Starting January 2012, the EU extended this tax to foreign airlines for the segment of the trip landing in any European airport. The issue is now coming to a head because the emission credits from foreign airlines are due in April 2013. The penalty for failing to pay is 100 euros per credit and an obligation to make up the emissions credits deficit the following year.

The EU attempt to regulate incoming airline emissions has been extremely controversial internationally. In August 2012, 17 countries met, including China, India, Japan, South Africa, and the US, and issued a statement opposing the inclusion of foreign airlines in Europe’s cap-and-trade system. India and China have announced that their airlines will boycott the scheme as well.

At the end of November, the US raised the stakes again by passing legislation that could forbid American companies from complying with the EU law. The EU Emissions Trading Scheme Prohibition Act, which passed with the support of the airline industry, is designed to shield American companies from EU emissions tax liability.

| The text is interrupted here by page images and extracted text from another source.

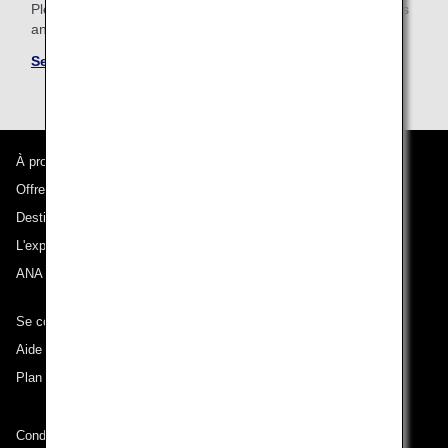
Please be sure to confirm the shared mileage accrual terms
and conditions for partner airlines.
See Mileage Accrual Terms and Conditions
À propos d'ANA
Offres et annonces
Destinations desservies
L'expérience ANA
ANA Mileage Club
Se connecter à ANA
Aide technique (Accessibilité)
Plan du site
Conditions de transport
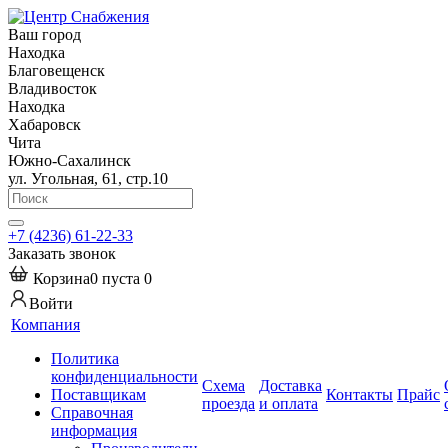
Ваш город
Находка
Благовещенск
Владивосток
Находка
Хабаровск
Чита
Южно-Сахалинск
ул. Угольная, 61, стр.10
+7 (4236) 61-22-33
Заказать звонок
Корзина
0
пуста
0
Войти
Компания
Политика
конфиденциальности
Схема
Доставка
Поставщикам
Контакты
Прайс
проезда
и оплата
Справочная
информация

It directs the secretary of Transportation to determine whether prohibiting domestic airlines from participating in the European system is in the public interest. If it is not, then US law will ban domestic airlines from paying any taxes under Europe’s cap-and-trade rules.

However, the legislation does not permit federal agencies to reimburse airlines for penalties incurred by their refusal to pay the EU’s tax, so airlines may be stuck between an EU obligation to pay a tax and US obligation not to.